:: Raw data

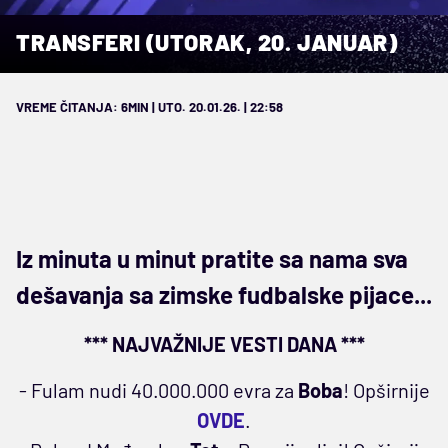
TRANSFERI (UTORAK, 20. JANUAR)
VREME ČITANJA: 6MIN | UTO. 20.01.26. | 22:58
Iz minuta u minut pratite sa nama sva
dešavanja sa zimske fudbalske pijace...
*** NAJVAŽNIJE VESTI DANA ***
- Fulam nudi 40.000.000 evra za
Boba
! Opširnije
OVDE
.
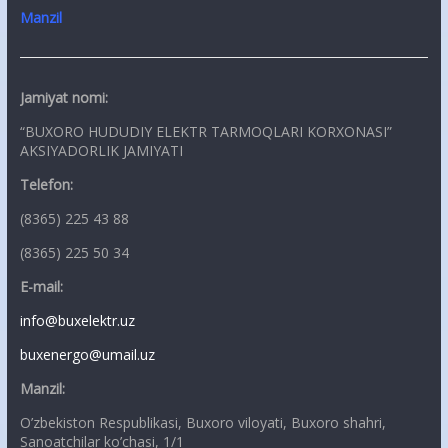
Manzil
Jamiyat nomi:
“BUXORO HUDUDIY ELEKTR TARMOQLARI KORXONASI”
AKSIYADORLIK JAMIYATI
Telefon:
(8365) 225 43 88
(8365) 225 50 34
E-mail:
info@buxelektr.uz
buxenergo@umail.uz
Manzil:
O’zbekiston Respublikasi, Buxoro viloyati, Buxoro shahri,
Sanoatchilar ko’chasi, 1/1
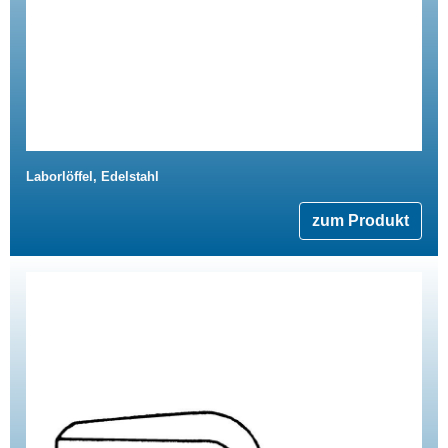
Laborlöffel, Edelstahl
zum Produkt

::::

— Requirement —
Reproduce verbatim the lines of the material above, beginning with its first line and ending with the line that contains "O’zbekiston Respublikasi, Buxoro"; skip pictures.

— Output —
TRANSFERI (UTORAK, 20. JANUAR)
VREME ČITANJA: 6MIN | UTO. 20.01.26. | 22:58
Iz minuta u minut pratite sa nama sva
dešavanja sa zimske fudbalske pijace...
*** NAJVAŽNIJE VESTI DANA ***
- Fulam nudi 40.000.000 evra za
Boba
! Opširnije
OVDE
.
Manzil
Jamiyat nomi:
“BUXORO HUDUDIY ELEKTR TARMOQLARI KORXONASI”
AKSIYADORLIK JAMIYATI
Telefon:
(8365) 225 43 88
(8365) 225 50 34
E-mail:
info@buxelektr.uz
buxenergo@umail.uz
Manzil:
O’zbekiston Respublikasi, Buxoro viloyati, Buxoro shahri,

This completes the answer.